After that, there’s simply no room in the funnel for exotic items “because they look nice.” If the vacancy wants apples, the result is apples. Maybe with cinnamon. Maybe with a knife and cutting board. But definitely not pineapples.

Action: what changed in the system

I rewired my pipeline to follow this order:

  • instead of “pick top skills first and ask the model to figure it out,” it became “list the vacancy’s requirements strictly first”
  • then I added an evidence layer: for each requirement — exactly where in experience the proof lives, with a pointer to the fact
  • and on top I added a role‑context layer so level or domain mismatches don’t slip through

What’s interesting is that no heroic code changes were needed. Rhythm was what mattered. When the door order is right, prompts get shorter, JSON breaks less often, and the model hallucinates less. Where I used to twist knobs and argue, I now just mark “pass” or “fail.”

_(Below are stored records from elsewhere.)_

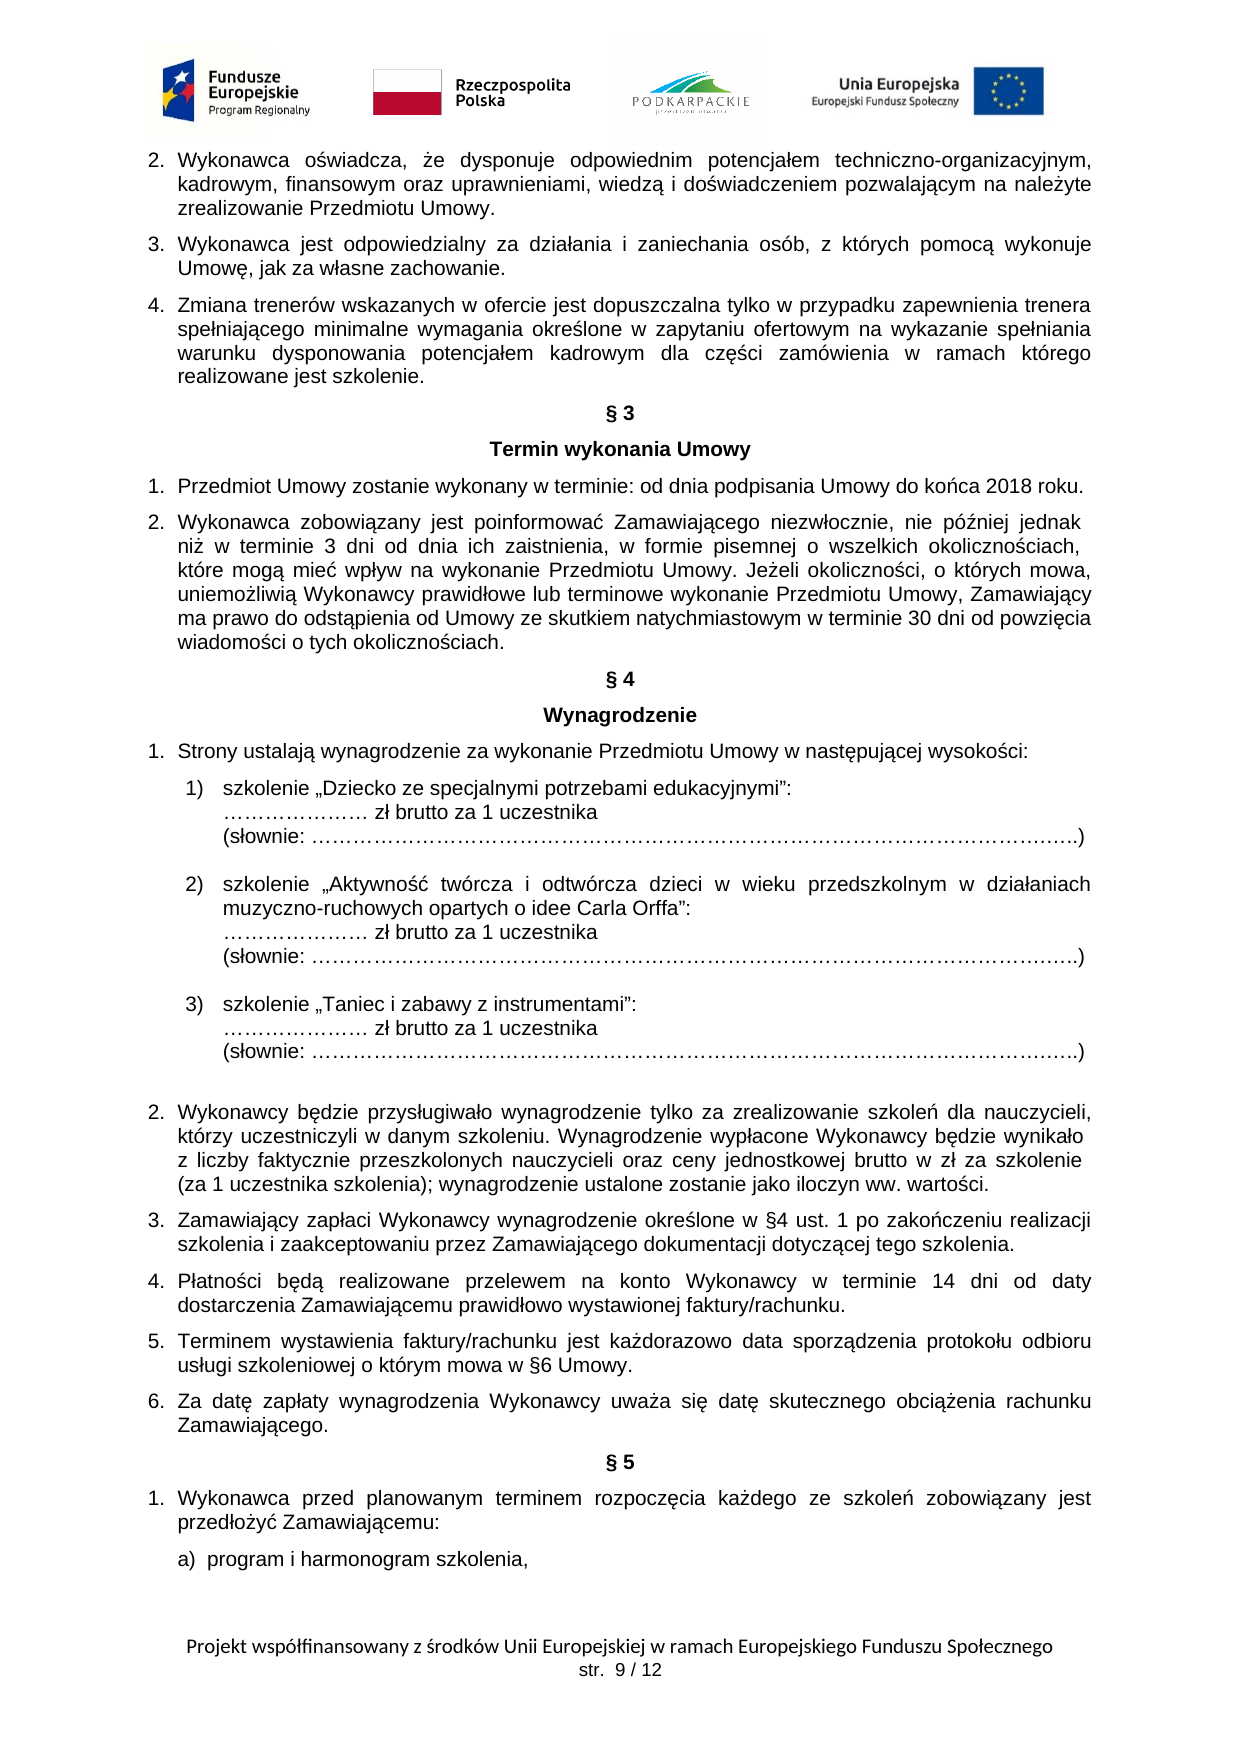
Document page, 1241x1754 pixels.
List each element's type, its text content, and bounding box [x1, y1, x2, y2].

list ………………… zł brutto za 1 uczestnika [223, 1015, 1092, 1039]
list Wykonawca zobowiązany jest poinformować Zamawiającego niezwłocznie, nie później jednak niż w terminie 3 dni od dnia ich zaistnienia, w formie pisemnej o wszelkich okolicznościach, które mogą mieć wpływ na wykonanie Przedmiotu Umowy. Jeżeli okoliczności, o których mowa, uniemożliwią Wykonawcy prawidłowe lub terminowe wykonanie Przedmiotu Umowy, Zamawiający ma prawo do odstąpienia od Umowy ze skutkiem natychmiastowym w terminie 30 dni od powzięcia wiadomości o tych okolicznościach. [148, 510, 1092, 654]
list ………………… zł brutto za 1 uczestnika [223, 800, 1092, 824]
text Termin wykonania Umowy [148, 437, 1092, 461]
list Wykonawca jest odpowiedzialny za działania i zaniechania osób, z których pomocą wykonuje Umowę, jak za własne zachowanie. [148, 232, 1092, 280]
list Terminem wystawienia faktury/rachunku jest każdorazowo data sporządzenia protokołu odbioru usługi szkoleniowej o którym mowa w §6 Umowy. [148, 1329, 1092, 1377]
text § 4 [148, 666, 1092, 690]
list ………………… zł brutto za 1 uczestnika [223, 919, 1092, 943]
text Wynagrodzenie [148, 703, 1092, 727]
list Zmiana trenerów wskazanych w ofercie jest dopuszczalna tylko w przypadku zapewnienia trenera spełniającego minimalne wymagania określone w zapytaniu ofertowym na wykazanie spełniania warunku dysponowania potencjałem kadrowym dla części zamówienia w ramach którego realizowane jest szkolenie. [148, 292, 1092, 388]
text § 3 [148, 401, 1092, 425]
picture [796, 51, 1059, 131]
list Za datę zapłaty wynagrodzenia Wykonawcy uważa się datę skutecznego obciążenia rachunku Zamawiającego. [148, 1389, 1092, 1437]
list Wykonawcy będzie przysługiwało wynagrodzenie tylko za zrealizowanie szkoleń dla nauczycieli, którzy uczestniczyli w danym szkoleniu. Wynagrodzenie wypłacone Wykonawcy będzie wynikało z liczby faktycznie przeszkolonych nauczycieli oraz ceny jednostkowej brutto w zł za szkolenie (za 1 uczestnika szkolenia); wynagrodzenie ustalone zostanie jako iloczyn ww. wartości. [148, 1100, 1092, 1196]
list Przedmiot Umowy zostanie wykonany w terminie: od dnia podpisania Umowy do końca 2018 roku. [148, 474, 1092, 498]
list Zamawiający zapłaci Wykonawcy wynagrodzenie określone w §4 ust. 1 po zakończeniu realizacji szkolenia i zaakceptowaniu przez Zamawiającego dokumentacji dotyczącej tego szkolenia. [148, 1208, 1092, 1256]
list Wykonawca przed planowanym terminem rozpoczęcia każdego ze szkoleń zobowiązany jest przedłożyć Zamawiającemu: [148, 1486, 1092, 1534]
list Wykonawca oświadcza, że dysponuje odpowiednim potencjałem techniczno-organizacyjnym, kadrowym, finansowym oraz uprawnieniami, wiedzą i doświadczeniem pozwalającym na należyte zrealizowanie Przedmiotu Umowy. [148, 148, 1092, 219]
list szkolenie „Dziecko ze specjalnymi potrzebami edukacyjnymi”: [185, 776, 1092, 800]
picture [615, 38, 767, 146]
list (słownie: …………………………………………………………………………………………….…..) [223, 824, 1092, 848]
list Płatności będą realizowane przelewem na konto Wykonawcy w terminie 14 dni od daty dostarczenia Zamawiającemu prawidłowo wystawionej faktury/rachunku. [148, 1268, 1092, 1316]
picture [147, 43, 325, 137]
list (słownie: …………………………………………………………………………………………….…..) [223, 943, 1092, 967]
list program i harmonogram szkolenia, [177, 1547, 1092, 1571]
list (słownie: …………………………………………………………………………………………….…..) [223, 1039, 1092, 1063]
list Strony ustalają wynagrodzenie za wykonanie Przedmiotu Umowy w następującej wysokości: [148, 739, 1092, 763]
list szkolenie „Aktywność twórcza i odtwórcza dzieci w wieku przedszkolnym w działaniach muzyczno-ruchowych opartych o idee Carla Orffa”: [185, 872, 1092, 919]
text § 5 [148, 1450, 1092, 1474]
list szkolenie „Taniec i zabawy z instrumentami”: [185, 991, 1092, 1015]
picture [358, 54, 585, 130]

Climax: the moment of truth

A test that used to fail started returning a meaningful list. In the same spots where the model had previously pulled in “flashy” skills off‑topic, it calmly admitted: “no evidence,” “wrong for role tone,” “not required by vocabulary.” And the best part — when apples were required, they finally came first. If there weren’t enough apples, the list stayed honestly sparse instead of cheekily swapping them for “pineapples to try.”

That’s when a sense of truth appeared. Not because there were more checkmarks, but because the excuse “well, this is also nice” disappeared. A clean “yes or no” remained. A simple criterion you can stand behind.

Resolution: what triple validation taught me

  • Vacancy‑first isn’t about “saying the right words.” It’s about an architecture where pineapples have nowhere to live.
  • Theory helps, but on its own it only nudges the compass needle. Procedure sets the course.
  • Models respond better not to “one more example,” but to “one more door.”
  • The right order of checks cures 80% of prompt magic. The rest is craft.

And perhaps the most important point for anyone just getting acquainted with AI: don’t try to talk a model into accepting apples. Build a process where apples are the only outcome when they’re actually requested. It smiles at words. It obeys procedures.

From that moment I argued less and simplified more. Three doors, then the result. If it doesn’t pass — those aren’t our apples. And that’s an honest answer too.